Shark warning after dead whale washes up on Gippsland beach in Victoria

A dead whale has washed up on a Victorian beach, sparking a shark warning ahead of a fishing carnival expected to draw hundreds of people to the area this weekend.

The 11-metre sperm whale was reported at the Golden Beach, known locally as Flamingo beach, midway along Gippsland’s Ninety Mile Beach, on Wednesday afternoon.

Emergency authorities warn the carcass could lead to more shark activity in the area over coming days.

“A whale carcass can attract sharks to the area and mean they’re closer to the shore than normal,” authorities warned on Thursday.

Swimmers are urged to avoid the entire length of Golden Beach and 500 metres out to sea.

It comes as the Golden Beach Australia Day Weekend Fishing Carnival prepares to kick off, a regular event that draws hundreds of people to the area.

“We are certainly aware of the whale carcass located in the vicinity ,” event organisers posted on Facebook.

“We would ask that you all heed the advice of the relevant authorities in regards to the whale.”

A Department of Environment, Land, Water and Planning spokeswoman said it decided late on Thursday to leave the carcass at the site.

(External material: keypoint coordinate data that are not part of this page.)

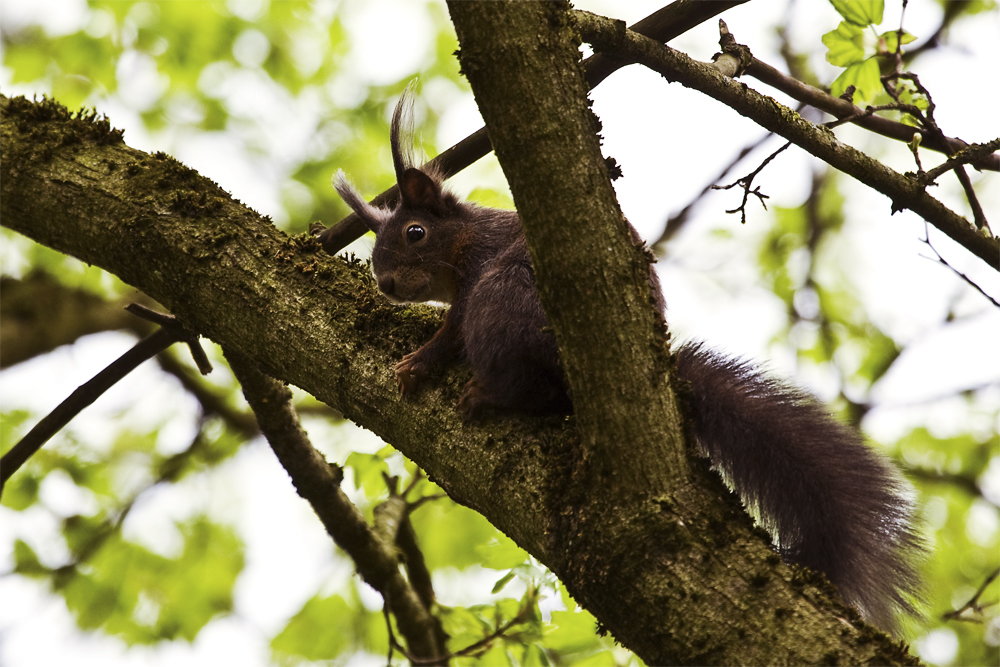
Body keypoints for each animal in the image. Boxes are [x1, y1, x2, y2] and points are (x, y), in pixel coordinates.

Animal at [334, 91, 920, 636]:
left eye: (414, 233)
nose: (386, 283)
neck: (464, 242)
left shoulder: (477, 274)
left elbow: (450, 335)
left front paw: (415, 364)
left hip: (505, 302)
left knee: (536, 388)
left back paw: (489, 394)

“It’s still there, it will stay there … unless circumstances change,” she said.

“Due to where it is, it’s quite remote, so to get a machine or anything in there to move it would actually mean kilometres of tracking big heavy machinery on the beach, which causes a lot of damage, which we don’t like to do.”

Given the beach is not patrolled, water users are reminded to take responsibility for their actions by keeping informed of the situation.

Whale remains are protected by law and must not be interfered with by members of the public.

Pathogens from the whale carcass can also be harmful to humans.

It is an offence under the Wildlife Act to get close to a whale and to take or possess parts of a dead whale.

Shark sightings should be reported by calling triple-0.